SUPPLIED MATERIAL
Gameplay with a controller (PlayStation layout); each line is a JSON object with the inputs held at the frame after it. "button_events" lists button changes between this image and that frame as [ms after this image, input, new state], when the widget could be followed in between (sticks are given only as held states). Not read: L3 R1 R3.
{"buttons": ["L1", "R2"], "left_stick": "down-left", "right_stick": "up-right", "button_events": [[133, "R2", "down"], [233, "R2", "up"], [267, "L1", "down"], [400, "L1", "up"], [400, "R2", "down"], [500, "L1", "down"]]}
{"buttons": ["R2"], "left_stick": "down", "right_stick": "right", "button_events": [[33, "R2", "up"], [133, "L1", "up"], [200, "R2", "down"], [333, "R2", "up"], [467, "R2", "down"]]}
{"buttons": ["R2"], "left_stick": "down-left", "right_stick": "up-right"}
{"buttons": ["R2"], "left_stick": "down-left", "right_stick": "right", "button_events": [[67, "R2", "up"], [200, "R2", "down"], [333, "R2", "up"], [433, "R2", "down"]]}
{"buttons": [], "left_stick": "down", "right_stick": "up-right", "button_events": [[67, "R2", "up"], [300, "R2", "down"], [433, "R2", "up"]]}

...

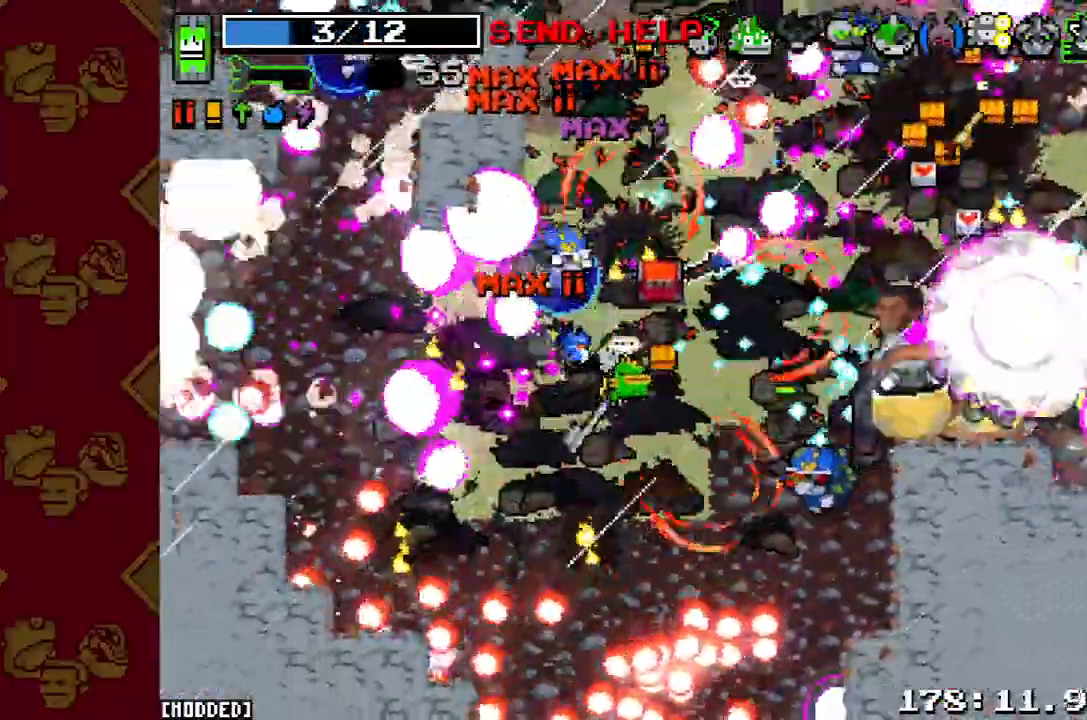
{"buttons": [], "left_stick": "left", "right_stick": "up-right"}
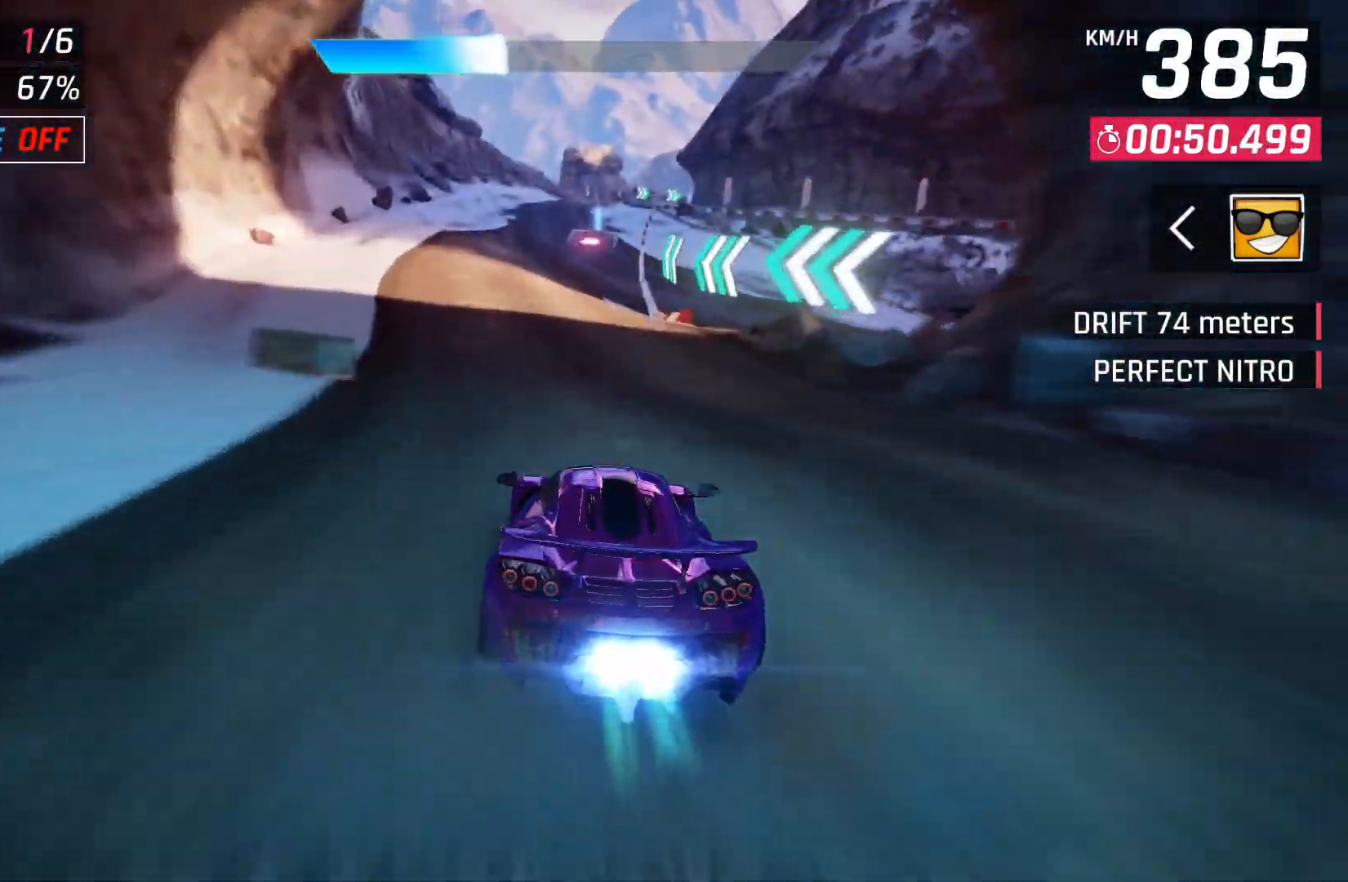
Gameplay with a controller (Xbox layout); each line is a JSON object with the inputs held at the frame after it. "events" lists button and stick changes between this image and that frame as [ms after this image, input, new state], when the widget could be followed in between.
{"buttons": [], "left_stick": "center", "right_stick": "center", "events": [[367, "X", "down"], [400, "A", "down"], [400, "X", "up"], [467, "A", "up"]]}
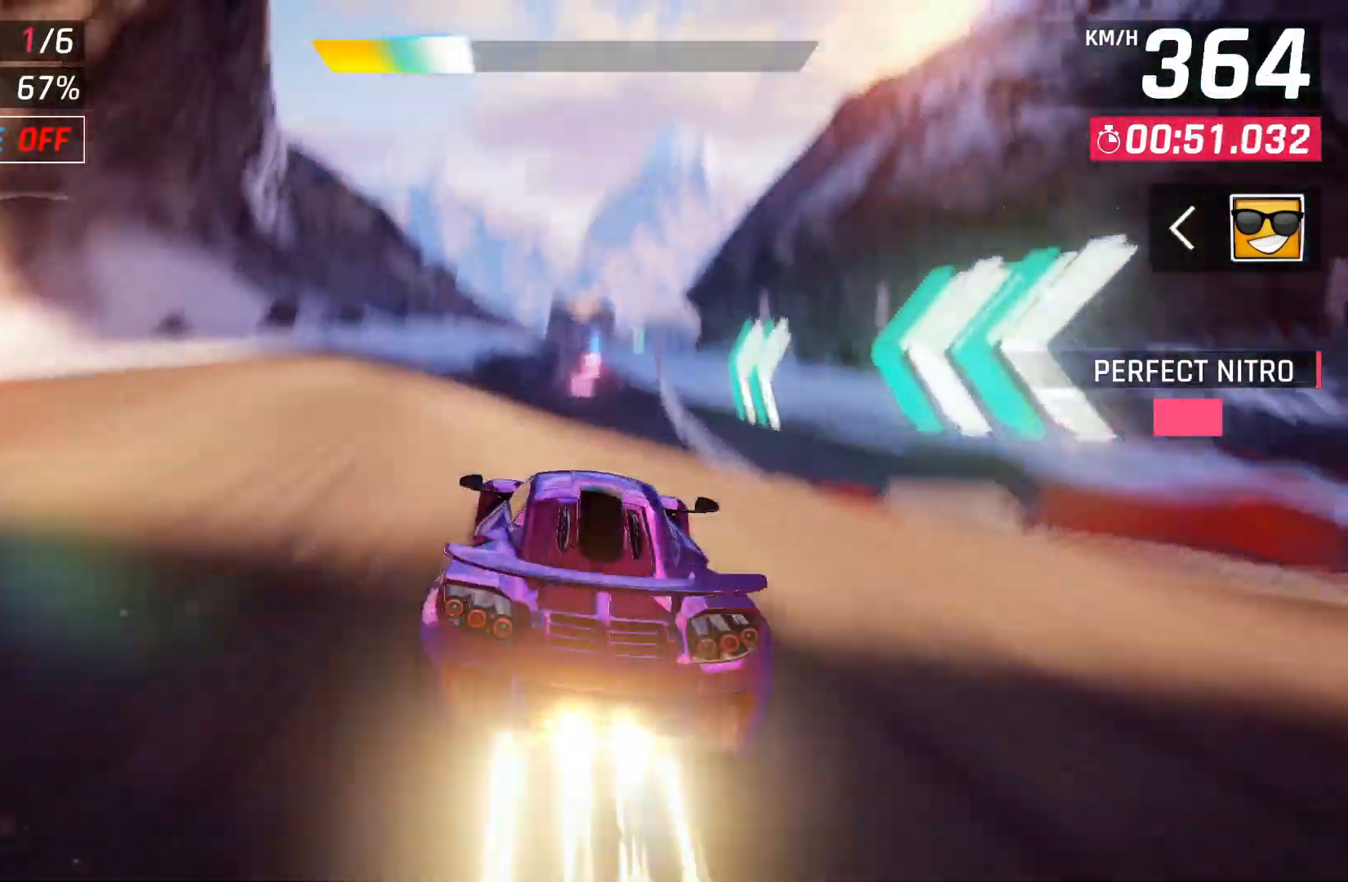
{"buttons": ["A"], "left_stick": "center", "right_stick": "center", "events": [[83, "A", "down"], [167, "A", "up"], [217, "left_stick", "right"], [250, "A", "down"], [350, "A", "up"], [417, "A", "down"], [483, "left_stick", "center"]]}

WHAT THIS TASK INVOLVES
Copy every line from the records above that contains the word "image".

ANSWER SECTION
Gameplay with a controller (PlayStation layout); each line is a JSON object with the inputs held at the frame after it. "button_events" lists button changes between this image and that frame as [ms after this image, input, new state], when the widget could be followed in between (sticks are given only as held states). Not read: L3 R1 R3.
Gameplay with a controller (Xbox layout); each line is a JSON object with the inputs held at the frame after it. "events" lists button and stick changes between this image and that frame as [ms after this image, input, new state], when the widget could be followed in between.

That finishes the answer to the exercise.